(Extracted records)
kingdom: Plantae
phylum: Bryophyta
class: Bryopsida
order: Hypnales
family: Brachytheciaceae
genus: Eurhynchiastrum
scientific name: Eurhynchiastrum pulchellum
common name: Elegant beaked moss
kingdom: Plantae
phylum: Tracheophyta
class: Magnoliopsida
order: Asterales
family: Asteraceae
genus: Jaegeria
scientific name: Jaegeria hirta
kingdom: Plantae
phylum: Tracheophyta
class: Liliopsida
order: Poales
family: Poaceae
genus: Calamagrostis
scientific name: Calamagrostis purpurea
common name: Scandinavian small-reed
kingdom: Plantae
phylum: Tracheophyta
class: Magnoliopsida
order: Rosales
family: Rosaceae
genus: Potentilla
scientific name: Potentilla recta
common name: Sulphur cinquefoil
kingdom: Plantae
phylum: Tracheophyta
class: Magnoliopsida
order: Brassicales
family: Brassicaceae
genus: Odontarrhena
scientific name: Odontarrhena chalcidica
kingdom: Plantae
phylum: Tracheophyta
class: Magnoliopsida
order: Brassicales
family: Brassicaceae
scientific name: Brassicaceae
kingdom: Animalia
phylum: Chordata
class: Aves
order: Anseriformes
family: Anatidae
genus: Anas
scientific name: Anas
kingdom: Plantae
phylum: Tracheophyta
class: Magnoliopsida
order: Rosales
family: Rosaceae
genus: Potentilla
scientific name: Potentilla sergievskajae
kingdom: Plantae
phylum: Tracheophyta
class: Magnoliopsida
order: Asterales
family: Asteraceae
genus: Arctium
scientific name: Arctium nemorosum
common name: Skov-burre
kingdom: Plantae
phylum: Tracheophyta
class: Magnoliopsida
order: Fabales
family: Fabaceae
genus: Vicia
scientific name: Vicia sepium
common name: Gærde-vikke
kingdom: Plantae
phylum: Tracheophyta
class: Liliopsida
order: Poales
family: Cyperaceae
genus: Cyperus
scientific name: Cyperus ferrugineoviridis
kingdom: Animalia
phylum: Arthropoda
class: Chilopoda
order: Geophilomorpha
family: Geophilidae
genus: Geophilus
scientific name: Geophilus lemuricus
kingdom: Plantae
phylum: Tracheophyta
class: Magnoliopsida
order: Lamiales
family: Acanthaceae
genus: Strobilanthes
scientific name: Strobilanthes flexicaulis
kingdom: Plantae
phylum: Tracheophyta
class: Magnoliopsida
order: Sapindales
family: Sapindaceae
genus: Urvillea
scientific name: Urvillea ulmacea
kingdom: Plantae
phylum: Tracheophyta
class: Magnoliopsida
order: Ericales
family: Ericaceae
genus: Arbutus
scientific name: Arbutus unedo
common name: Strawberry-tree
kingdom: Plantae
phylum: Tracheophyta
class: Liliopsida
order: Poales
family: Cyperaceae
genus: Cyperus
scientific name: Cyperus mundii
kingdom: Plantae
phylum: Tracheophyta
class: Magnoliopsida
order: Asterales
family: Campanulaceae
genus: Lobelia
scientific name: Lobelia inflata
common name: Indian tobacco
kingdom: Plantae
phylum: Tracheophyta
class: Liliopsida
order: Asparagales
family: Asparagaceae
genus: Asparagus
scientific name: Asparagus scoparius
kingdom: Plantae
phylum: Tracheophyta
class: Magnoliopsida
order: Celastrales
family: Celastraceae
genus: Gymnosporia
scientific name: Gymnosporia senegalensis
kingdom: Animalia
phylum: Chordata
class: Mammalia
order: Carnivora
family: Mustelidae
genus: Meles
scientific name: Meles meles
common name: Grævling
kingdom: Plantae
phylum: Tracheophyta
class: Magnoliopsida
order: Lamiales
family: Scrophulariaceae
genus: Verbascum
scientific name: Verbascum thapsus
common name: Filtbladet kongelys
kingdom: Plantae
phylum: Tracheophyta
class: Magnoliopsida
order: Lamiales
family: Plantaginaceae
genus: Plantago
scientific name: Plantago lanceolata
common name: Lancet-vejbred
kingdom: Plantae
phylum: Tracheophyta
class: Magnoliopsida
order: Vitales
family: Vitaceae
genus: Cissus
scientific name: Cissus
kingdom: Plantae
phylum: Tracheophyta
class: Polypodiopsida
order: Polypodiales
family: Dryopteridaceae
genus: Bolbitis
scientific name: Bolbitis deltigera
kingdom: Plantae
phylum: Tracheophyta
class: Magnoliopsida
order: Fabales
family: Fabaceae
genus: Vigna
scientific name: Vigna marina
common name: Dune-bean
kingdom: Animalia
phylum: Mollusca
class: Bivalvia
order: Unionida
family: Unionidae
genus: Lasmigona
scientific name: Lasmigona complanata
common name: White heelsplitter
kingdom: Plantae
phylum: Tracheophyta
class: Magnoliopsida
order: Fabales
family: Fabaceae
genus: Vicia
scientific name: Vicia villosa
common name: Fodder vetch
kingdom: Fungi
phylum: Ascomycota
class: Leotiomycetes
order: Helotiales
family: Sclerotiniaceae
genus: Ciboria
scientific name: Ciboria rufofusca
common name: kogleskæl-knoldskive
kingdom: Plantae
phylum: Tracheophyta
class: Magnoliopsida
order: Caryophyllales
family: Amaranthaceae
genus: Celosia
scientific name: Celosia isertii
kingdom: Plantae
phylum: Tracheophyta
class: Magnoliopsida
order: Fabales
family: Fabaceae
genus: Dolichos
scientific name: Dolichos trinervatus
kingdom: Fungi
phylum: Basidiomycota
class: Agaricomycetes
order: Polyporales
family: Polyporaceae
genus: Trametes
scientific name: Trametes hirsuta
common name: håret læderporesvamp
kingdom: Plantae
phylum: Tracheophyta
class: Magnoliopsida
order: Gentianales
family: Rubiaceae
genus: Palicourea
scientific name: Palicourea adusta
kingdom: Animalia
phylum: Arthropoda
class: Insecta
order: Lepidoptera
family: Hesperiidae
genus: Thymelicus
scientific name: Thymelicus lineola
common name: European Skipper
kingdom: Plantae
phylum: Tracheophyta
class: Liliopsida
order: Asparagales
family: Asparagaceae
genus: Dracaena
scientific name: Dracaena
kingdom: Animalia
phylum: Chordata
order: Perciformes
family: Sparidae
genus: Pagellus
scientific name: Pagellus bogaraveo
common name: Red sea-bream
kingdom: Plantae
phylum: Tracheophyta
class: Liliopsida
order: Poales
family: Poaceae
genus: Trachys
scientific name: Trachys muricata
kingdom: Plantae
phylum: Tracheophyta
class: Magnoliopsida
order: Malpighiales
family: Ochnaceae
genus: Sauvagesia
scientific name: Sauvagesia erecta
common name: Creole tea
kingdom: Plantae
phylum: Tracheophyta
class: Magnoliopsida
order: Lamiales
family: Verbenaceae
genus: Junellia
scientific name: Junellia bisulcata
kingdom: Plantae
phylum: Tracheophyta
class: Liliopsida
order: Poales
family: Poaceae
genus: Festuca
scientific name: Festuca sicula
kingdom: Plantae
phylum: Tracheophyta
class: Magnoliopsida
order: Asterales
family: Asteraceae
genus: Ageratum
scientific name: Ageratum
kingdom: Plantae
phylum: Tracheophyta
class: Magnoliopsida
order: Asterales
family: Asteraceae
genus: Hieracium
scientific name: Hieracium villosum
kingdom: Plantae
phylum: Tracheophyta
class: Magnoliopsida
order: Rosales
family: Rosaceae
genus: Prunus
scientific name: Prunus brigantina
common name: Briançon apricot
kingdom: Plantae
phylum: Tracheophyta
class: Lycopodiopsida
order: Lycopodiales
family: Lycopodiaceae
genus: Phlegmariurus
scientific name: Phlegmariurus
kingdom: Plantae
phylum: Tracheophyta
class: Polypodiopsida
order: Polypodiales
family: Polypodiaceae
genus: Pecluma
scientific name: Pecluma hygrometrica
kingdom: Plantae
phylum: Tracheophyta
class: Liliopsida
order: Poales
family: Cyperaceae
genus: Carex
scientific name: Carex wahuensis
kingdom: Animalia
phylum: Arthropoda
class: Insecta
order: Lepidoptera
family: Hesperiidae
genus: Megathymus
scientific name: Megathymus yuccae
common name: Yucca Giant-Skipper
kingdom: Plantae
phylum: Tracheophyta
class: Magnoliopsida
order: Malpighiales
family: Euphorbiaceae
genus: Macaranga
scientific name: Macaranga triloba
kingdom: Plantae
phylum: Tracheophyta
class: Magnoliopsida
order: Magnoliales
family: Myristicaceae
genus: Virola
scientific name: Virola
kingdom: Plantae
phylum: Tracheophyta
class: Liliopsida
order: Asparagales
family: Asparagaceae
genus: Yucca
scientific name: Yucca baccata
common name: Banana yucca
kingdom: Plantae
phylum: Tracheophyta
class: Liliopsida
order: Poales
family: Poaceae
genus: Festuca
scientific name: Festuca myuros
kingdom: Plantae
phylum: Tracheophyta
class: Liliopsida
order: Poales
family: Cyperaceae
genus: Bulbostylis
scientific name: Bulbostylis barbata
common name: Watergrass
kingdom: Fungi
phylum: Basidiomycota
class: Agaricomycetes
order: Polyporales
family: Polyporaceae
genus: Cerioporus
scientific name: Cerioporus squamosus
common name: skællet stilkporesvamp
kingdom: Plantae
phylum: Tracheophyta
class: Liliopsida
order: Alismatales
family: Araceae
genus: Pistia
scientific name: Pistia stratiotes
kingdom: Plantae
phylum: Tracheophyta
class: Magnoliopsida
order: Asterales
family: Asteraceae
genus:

- Exercise details
Copy out the lines in the entries above, without changing them, starting at the line containing "genus: Geophilus" and ending at the line containing "genus: Urvillea", with both of those lines included.

- Result
genus: Geophilus
scientific name: Geophilus lemuricus
kingdom: Plantae
phylum: Tracheophyta
class: Magnoliopsida
order: Lamiales
family: Acanthaceae
genus: Strobilanthes
scientific name: Strobilanthes flexicaulis
kingdom: Plantae
phylum: Tracheophyta
class: Magnoliopsida
order: Sapindales
family: Sapindaceae
genus: Urvillea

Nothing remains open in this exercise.